How many of the lines below contain the string "chord"? Reply with the number alone.
■ ■ ■ ■
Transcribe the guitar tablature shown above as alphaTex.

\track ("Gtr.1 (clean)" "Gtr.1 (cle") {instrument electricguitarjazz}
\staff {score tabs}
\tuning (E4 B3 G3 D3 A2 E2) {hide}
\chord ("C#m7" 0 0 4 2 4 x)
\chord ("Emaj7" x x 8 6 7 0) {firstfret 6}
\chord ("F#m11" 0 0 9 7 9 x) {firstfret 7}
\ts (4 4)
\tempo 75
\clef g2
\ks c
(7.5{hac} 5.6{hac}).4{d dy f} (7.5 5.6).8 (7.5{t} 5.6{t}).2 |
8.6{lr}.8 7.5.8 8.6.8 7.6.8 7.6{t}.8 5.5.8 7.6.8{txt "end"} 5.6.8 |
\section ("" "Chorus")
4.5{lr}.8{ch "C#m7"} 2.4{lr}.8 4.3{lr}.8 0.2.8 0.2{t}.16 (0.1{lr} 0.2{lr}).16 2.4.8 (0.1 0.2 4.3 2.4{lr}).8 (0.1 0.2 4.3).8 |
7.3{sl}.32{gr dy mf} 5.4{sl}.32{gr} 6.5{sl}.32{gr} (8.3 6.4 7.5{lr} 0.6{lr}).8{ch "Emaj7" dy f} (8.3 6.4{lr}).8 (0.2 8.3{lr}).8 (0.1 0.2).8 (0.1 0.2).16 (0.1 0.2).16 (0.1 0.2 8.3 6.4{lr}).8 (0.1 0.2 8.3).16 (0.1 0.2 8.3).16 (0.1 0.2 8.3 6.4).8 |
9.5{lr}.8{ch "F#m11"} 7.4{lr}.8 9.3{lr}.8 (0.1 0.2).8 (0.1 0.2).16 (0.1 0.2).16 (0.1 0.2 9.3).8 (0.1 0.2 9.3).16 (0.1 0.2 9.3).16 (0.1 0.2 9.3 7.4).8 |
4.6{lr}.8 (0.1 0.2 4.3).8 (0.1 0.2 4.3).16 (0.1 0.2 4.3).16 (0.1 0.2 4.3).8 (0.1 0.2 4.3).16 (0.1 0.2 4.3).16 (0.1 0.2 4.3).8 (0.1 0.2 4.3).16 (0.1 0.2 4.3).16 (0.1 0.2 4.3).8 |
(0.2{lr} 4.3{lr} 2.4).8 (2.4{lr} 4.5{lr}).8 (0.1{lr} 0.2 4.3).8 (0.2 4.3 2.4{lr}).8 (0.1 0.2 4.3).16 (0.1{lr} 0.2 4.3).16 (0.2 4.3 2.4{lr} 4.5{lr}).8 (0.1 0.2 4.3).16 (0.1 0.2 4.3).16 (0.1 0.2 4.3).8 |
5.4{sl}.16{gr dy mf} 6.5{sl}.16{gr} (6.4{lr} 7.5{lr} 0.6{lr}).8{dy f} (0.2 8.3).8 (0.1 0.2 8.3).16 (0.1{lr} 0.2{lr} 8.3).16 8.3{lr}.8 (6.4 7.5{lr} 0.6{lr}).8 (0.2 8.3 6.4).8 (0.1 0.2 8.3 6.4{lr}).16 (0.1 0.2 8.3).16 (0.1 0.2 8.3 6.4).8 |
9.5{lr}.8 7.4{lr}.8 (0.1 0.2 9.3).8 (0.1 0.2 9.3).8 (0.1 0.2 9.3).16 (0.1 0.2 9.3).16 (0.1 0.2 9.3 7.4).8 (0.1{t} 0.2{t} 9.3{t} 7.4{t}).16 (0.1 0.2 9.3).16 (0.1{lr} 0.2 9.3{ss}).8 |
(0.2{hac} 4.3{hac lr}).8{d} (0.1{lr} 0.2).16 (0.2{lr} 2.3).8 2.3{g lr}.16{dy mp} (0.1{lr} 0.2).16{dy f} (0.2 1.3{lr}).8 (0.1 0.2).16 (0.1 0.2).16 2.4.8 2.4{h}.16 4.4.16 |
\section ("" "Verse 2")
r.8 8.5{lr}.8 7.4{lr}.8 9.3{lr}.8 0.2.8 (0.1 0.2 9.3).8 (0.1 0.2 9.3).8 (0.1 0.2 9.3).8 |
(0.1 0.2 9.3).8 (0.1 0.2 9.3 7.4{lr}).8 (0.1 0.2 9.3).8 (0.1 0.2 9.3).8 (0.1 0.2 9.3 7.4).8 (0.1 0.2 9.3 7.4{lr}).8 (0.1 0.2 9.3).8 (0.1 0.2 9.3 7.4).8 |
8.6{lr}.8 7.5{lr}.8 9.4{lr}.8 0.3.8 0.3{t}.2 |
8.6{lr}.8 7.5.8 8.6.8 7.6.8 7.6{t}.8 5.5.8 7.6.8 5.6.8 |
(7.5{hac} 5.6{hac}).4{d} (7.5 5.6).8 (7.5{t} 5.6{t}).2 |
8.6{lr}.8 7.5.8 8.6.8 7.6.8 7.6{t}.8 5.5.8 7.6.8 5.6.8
■ ■ ■ ■
§ **Result below**:
3